# Extract provided start
I started writing this article in a hotel in Stockholm, Sweden. [And I proofread it in a hotel in Helsinki, Finland, three months later.] Prior to that time, I had been to Sweden once, for three hours one winter's afternoon in Helsingborg after a short ferry ride from Elsinore, Denmark. I know absolutely no Swedish, and have had very little exposure to Swedish people or culture. [I do have some CDs by ABBA and I'm familiar with the Swedish Chef from The Muppets TV show. So that probably qualifies me to be an armchair expert on Sweden on the talk-show circuit.]
From the moment I stepped off the plane at the airport, I saw Swedish writing all around me. Fortunately, some important signs were in English, but as Swedish is a Germanic language—and I have some basic competency in that—I could also understand or figure out some basics. And the fact that quite a few signs used international symbols for things like toilets, money changing, train station, luggage lockers, and such made it all straight forward (unlike when I arrived in Israel [Hebrew] and Jordan [Arabic] last November).
# Extract provided end
Set of tasks:
a: List every thing that the account of arriving in Sweden says was shown on signs by international symbols.
b: Tally the lines of the listing that contain the string "pizz". Reply with the number alone.
# The data start
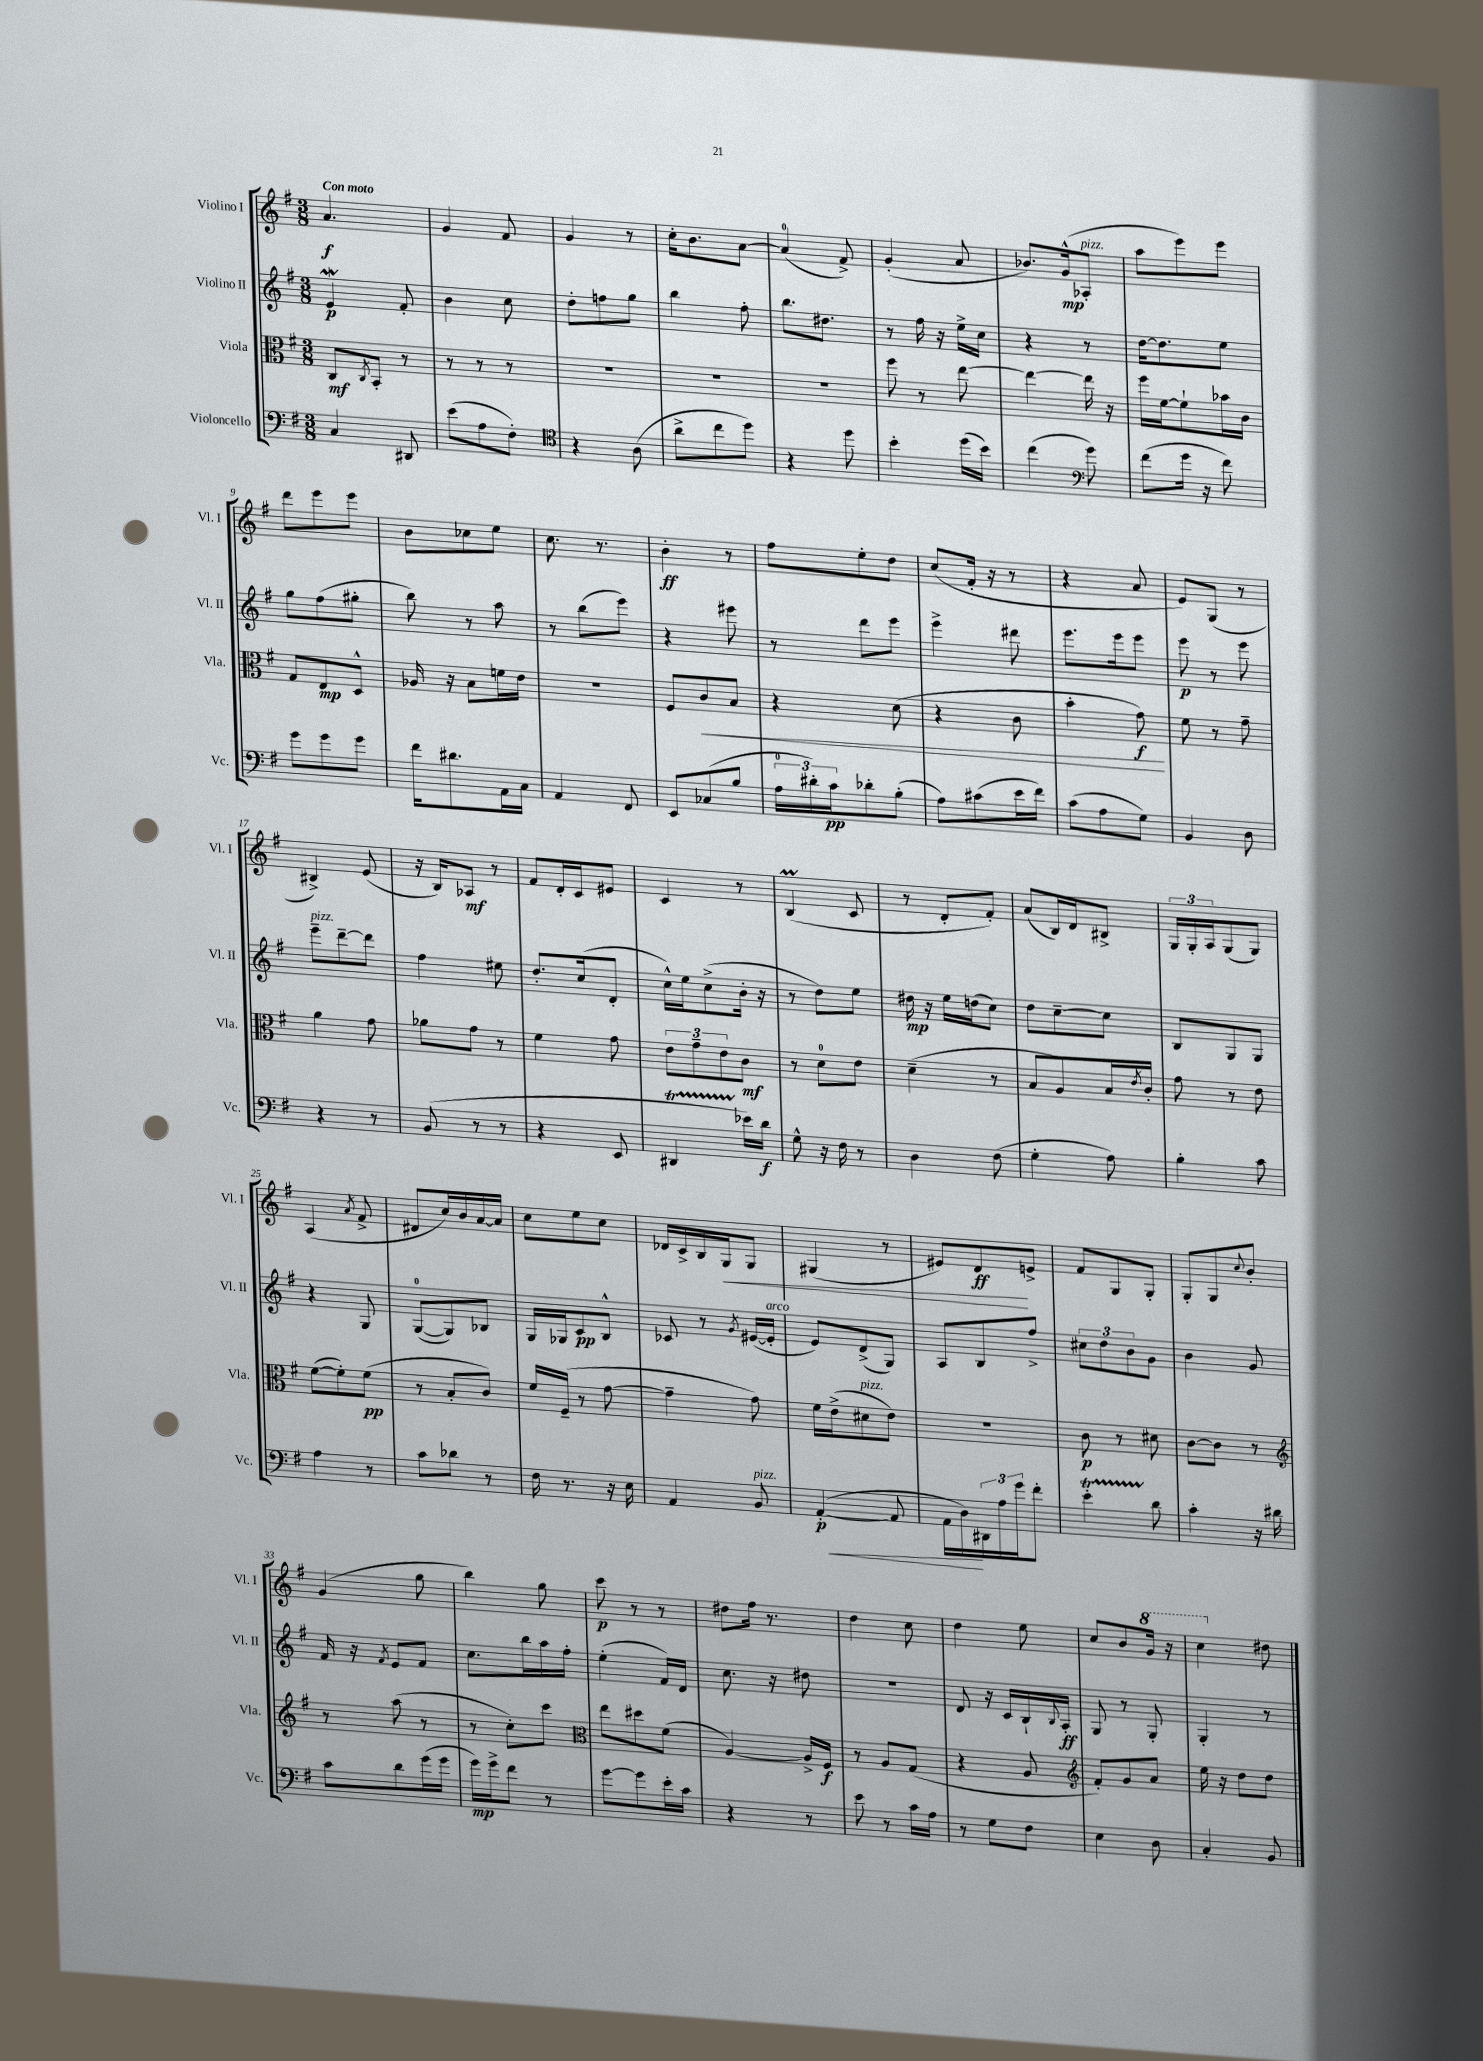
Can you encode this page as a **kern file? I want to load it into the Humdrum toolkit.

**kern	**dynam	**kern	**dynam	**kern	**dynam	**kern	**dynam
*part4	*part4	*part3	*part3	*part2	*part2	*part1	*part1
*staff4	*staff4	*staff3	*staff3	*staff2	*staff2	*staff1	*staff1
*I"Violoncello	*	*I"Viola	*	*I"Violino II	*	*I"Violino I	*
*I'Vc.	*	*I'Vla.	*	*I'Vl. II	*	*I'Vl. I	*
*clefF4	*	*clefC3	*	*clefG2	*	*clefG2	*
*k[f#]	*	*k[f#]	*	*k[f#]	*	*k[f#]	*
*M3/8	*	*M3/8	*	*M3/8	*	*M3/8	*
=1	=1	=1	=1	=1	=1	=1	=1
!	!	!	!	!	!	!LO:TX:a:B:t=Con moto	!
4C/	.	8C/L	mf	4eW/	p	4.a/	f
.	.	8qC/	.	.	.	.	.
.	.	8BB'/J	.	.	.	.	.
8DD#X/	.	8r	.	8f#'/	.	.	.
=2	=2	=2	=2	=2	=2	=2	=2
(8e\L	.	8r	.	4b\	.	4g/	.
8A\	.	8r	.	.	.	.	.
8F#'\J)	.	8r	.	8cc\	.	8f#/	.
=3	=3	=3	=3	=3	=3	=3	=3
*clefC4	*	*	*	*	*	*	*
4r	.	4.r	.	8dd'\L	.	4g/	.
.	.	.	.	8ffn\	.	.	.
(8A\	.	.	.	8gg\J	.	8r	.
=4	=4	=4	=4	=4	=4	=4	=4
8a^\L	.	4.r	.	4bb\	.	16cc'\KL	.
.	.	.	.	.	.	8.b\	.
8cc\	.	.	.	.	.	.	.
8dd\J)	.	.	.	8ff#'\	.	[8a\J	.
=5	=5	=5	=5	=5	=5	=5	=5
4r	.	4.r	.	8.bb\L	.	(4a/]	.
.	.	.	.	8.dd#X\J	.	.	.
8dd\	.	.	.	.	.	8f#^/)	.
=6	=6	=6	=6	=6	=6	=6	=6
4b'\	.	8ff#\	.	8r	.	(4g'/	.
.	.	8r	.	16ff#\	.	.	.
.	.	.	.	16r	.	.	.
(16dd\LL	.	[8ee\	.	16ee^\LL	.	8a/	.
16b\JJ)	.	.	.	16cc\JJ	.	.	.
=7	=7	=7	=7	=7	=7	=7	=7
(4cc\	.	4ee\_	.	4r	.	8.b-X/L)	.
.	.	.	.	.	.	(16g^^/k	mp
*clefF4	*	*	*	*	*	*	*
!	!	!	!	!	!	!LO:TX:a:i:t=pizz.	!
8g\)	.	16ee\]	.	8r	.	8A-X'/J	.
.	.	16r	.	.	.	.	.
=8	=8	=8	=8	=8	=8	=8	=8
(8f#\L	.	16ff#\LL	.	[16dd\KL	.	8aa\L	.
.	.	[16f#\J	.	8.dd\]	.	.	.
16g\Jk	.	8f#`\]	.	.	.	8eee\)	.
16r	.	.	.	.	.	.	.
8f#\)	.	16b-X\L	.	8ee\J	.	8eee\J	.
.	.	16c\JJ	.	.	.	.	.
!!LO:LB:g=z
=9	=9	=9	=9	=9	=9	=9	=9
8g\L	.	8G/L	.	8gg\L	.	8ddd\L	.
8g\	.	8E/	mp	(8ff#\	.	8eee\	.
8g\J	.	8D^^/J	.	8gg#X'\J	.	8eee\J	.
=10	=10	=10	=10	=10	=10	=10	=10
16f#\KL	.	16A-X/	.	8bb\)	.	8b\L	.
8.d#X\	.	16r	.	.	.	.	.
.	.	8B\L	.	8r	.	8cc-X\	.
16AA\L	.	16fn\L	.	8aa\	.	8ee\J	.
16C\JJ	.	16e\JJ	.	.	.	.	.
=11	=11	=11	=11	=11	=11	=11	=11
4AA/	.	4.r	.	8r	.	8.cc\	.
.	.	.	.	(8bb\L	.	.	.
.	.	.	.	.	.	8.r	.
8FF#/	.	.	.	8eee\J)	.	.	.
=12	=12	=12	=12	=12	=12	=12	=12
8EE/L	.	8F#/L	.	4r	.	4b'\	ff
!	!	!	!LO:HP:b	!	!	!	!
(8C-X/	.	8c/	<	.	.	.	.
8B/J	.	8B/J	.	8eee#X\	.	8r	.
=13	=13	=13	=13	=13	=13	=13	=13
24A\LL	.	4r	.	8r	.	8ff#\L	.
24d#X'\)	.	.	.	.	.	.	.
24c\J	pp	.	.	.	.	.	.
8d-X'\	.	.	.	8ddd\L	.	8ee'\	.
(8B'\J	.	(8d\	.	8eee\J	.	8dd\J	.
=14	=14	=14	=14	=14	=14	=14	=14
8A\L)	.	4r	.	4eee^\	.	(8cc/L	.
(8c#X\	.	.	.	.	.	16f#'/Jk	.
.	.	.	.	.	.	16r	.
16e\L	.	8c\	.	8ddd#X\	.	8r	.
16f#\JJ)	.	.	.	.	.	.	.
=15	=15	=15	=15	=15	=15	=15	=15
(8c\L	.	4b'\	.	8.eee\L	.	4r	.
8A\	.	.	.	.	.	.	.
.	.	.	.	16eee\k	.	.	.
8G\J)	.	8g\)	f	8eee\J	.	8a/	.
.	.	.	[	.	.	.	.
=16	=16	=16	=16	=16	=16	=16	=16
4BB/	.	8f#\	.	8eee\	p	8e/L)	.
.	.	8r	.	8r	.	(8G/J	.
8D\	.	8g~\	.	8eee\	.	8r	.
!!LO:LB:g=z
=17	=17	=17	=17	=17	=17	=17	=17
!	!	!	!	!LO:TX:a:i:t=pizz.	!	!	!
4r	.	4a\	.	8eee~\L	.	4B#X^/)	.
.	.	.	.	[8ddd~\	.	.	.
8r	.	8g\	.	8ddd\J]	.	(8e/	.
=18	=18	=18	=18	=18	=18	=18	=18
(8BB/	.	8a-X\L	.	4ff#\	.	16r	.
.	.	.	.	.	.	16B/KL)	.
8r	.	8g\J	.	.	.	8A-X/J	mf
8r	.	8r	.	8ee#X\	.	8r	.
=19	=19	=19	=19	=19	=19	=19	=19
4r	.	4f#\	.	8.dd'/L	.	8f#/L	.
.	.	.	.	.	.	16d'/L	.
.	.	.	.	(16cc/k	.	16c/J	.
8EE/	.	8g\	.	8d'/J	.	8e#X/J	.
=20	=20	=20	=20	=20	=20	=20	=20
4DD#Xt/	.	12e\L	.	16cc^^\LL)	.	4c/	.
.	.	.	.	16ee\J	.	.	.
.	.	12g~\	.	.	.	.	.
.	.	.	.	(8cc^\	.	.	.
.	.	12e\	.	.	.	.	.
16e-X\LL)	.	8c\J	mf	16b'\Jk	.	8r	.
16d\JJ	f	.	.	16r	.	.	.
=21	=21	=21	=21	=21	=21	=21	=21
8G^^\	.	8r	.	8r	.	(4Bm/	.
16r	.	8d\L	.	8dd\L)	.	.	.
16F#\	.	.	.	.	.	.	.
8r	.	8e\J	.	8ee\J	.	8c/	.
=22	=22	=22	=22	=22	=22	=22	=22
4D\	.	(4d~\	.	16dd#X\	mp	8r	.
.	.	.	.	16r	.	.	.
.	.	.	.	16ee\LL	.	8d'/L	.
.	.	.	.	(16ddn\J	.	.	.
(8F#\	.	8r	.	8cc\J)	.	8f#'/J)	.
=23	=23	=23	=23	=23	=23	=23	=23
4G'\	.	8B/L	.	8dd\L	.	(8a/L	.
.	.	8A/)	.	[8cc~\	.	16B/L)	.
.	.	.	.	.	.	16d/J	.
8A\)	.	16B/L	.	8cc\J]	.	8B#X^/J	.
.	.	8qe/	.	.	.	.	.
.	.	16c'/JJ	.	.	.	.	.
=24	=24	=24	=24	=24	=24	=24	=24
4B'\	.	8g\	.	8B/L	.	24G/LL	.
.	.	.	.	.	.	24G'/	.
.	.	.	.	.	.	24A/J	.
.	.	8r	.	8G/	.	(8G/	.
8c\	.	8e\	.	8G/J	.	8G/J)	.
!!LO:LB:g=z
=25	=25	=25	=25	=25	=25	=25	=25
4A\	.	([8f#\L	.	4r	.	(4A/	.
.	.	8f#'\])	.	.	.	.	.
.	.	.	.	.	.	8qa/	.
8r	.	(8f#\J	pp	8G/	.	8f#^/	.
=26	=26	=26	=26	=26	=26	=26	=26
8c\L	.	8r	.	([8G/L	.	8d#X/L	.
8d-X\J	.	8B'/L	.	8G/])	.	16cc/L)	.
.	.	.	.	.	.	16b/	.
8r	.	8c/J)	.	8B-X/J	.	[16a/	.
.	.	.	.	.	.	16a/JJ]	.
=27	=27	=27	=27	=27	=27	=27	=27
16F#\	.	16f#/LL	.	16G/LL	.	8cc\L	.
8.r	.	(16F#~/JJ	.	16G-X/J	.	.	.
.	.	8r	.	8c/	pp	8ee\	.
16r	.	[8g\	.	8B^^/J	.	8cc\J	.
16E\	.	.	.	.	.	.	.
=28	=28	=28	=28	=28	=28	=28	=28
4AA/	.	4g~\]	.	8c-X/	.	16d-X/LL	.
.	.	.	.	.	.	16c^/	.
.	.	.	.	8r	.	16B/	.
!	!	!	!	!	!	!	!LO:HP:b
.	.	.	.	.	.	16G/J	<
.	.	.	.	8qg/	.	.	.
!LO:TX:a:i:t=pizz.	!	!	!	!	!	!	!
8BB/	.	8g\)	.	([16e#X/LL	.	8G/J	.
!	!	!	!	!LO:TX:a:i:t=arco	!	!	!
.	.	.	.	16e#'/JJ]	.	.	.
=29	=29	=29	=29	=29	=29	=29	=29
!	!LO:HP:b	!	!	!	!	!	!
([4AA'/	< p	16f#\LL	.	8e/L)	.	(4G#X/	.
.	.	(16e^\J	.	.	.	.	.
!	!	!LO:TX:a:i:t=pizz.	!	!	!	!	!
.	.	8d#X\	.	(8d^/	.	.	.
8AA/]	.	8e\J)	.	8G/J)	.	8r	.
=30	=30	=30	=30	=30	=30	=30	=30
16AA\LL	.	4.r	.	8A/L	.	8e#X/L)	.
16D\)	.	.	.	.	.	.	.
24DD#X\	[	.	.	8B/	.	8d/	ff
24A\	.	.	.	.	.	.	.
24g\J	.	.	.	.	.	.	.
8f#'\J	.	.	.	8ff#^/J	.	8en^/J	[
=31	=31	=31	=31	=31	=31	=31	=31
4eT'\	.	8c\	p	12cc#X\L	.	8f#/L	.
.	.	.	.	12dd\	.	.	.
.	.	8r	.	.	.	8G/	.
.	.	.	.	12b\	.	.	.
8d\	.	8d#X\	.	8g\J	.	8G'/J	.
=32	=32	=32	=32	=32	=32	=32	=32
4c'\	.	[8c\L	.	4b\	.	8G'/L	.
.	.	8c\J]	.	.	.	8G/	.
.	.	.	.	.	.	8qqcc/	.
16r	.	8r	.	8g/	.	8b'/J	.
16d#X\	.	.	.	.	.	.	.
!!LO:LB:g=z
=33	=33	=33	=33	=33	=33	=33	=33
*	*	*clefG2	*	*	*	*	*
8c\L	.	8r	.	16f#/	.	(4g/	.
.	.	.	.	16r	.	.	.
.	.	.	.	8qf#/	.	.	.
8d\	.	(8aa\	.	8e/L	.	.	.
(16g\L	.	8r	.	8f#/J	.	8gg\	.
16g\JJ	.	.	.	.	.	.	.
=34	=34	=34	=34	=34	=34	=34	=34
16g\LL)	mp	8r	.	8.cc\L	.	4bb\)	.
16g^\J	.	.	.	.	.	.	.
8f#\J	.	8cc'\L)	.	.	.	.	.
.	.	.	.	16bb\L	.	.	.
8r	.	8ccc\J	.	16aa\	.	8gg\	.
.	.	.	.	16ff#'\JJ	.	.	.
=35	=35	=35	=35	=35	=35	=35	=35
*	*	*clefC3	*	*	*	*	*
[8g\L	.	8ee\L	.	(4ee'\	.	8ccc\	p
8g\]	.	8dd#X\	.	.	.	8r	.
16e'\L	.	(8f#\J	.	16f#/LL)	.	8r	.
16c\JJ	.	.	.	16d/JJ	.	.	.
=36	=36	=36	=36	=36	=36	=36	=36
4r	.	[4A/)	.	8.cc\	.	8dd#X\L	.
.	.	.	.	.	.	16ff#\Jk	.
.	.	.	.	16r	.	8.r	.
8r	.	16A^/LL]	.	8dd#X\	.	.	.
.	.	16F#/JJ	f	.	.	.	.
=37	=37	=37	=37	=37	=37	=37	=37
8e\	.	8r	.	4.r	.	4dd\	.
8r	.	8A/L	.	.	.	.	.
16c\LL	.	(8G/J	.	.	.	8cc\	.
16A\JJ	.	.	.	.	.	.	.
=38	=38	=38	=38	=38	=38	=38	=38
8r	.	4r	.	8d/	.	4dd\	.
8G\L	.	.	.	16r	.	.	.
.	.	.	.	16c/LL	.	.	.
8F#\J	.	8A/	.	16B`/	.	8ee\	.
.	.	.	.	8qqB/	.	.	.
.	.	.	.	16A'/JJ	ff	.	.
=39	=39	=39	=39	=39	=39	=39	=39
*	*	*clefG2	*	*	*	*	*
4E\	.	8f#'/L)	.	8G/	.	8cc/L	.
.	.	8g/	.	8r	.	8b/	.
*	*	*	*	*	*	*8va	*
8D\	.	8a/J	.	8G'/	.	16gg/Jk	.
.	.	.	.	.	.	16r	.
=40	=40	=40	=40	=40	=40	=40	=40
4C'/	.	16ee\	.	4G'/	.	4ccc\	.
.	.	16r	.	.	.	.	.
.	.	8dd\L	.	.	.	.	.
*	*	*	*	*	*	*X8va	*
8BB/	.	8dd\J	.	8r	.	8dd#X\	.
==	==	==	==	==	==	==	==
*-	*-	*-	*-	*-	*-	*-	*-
# The data end
List of solutions:
a: toilets, money changing, train station, luggage lockers

b: 4